Derecho penal, teatro clásico y otras disquisiciones

Despojando de la vida y la libertad, para imponer la libertad y la felicidad. Lo de siempre, vamos.

Sé que ya he hablado anteriormente sobre lo que es el Derecho Penal, sus garantías y principios, y de cómo siempre ha sido la rama del Derecho más permeada por la moralidad del momento. A riesgo de parecer pesado, reiteraré que si la idea de Justicia es ya una abstracción generadora de montañas de papel escrito, las disquisiciones más concretas sobre qué aspectos de la vida humana merecen un castigo son aún más problemáticas.

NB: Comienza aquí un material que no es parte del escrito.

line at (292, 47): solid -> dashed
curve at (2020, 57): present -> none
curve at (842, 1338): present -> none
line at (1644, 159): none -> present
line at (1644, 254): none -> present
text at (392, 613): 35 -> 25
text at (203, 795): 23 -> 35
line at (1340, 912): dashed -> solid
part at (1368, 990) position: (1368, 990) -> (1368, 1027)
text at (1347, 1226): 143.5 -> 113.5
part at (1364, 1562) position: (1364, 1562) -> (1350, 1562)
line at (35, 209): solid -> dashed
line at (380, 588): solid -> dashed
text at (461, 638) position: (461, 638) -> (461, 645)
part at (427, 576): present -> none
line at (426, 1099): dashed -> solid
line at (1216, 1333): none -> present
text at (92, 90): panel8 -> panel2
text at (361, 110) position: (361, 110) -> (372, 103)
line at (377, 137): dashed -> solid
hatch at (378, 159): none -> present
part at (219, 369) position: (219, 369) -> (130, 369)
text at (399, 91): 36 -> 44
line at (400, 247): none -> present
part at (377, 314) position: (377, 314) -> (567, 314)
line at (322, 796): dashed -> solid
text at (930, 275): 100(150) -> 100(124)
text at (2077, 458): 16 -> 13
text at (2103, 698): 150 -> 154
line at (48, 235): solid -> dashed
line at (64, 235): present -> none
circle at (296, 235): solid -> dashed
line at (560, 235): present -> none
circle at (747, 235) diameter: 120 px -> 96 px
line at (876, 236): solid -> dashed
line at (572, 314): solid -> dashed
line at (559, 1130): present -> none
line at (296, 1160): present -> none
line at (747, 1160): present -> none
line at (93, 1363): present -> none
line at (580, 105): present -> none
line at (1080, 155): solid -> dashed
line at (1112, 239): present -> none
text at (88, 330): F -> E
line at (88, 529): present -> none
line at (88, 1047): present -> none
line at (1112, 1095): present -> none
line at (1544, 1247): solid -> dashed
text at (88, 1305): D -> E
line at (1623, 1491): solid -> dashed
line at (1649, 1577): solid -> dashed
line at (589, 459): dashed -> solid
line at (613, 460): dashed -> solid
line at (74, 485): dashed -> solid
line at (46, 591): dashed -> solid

Una vez alcanzado un consenso civilizatorio sobre la necesidad de que un árbitro (más o menos) imparcial decida quién y cómo debe ser castigado, consenso que tardó varios miles de años en asumirse, el problema del quién, el cómo y por qué de esos castigos se mantiene vigente.

Aunque nos parezca un problema reciente, los actuales principios básicos y elementales del asunto ya se discutían en tiempos del Imperio Romano, e incluso antes, porque los problemas humanos siguen siendo los mismos. Poco a poco, los juristas fueron estableciendo unas bases elementales, cimentadas en lo que ellos entendían que debía salvaguardarse. Al fin y al cabo, el Derecho en general, y el penal en particular, van de eso: de salvaguardar unos valores frente a ataques. Cuando esos ataques son “injustos”, la cosa es fácil. Pero lo habitual es que nos encontremos ante una colisión de derechos (o intereses, o valores, o principios) todos moralmente defendibles y susceptibles de protección. Y ahí es donde empieza la diversión: Qué derecho tiene prioridad, qué valor debe decaer para que prevalezca otro.

Y ahí entran en juego las convicciones morales y los resultados prácticos. Como decía, son ya bastantes siglos de prueba y error sobre el tema, sin que se haya alcanzado una solución perfecta que, realmente, dudo que pueda existir jamás. Sobre los estudios teóricos de los juristas romanos y sus resultados prácticos, la escolástica elaboró sus propias teorías, que dieron paso a nuevas consecuencias fácticas, estudiadas y adaptadas por los ilustrados, que se cuidaron mucho de admitirlo, para formar un cuerpo doctrinal cuyos resultados (muy filtrados por guerras mundiales y revoluciones) aún experimentamos.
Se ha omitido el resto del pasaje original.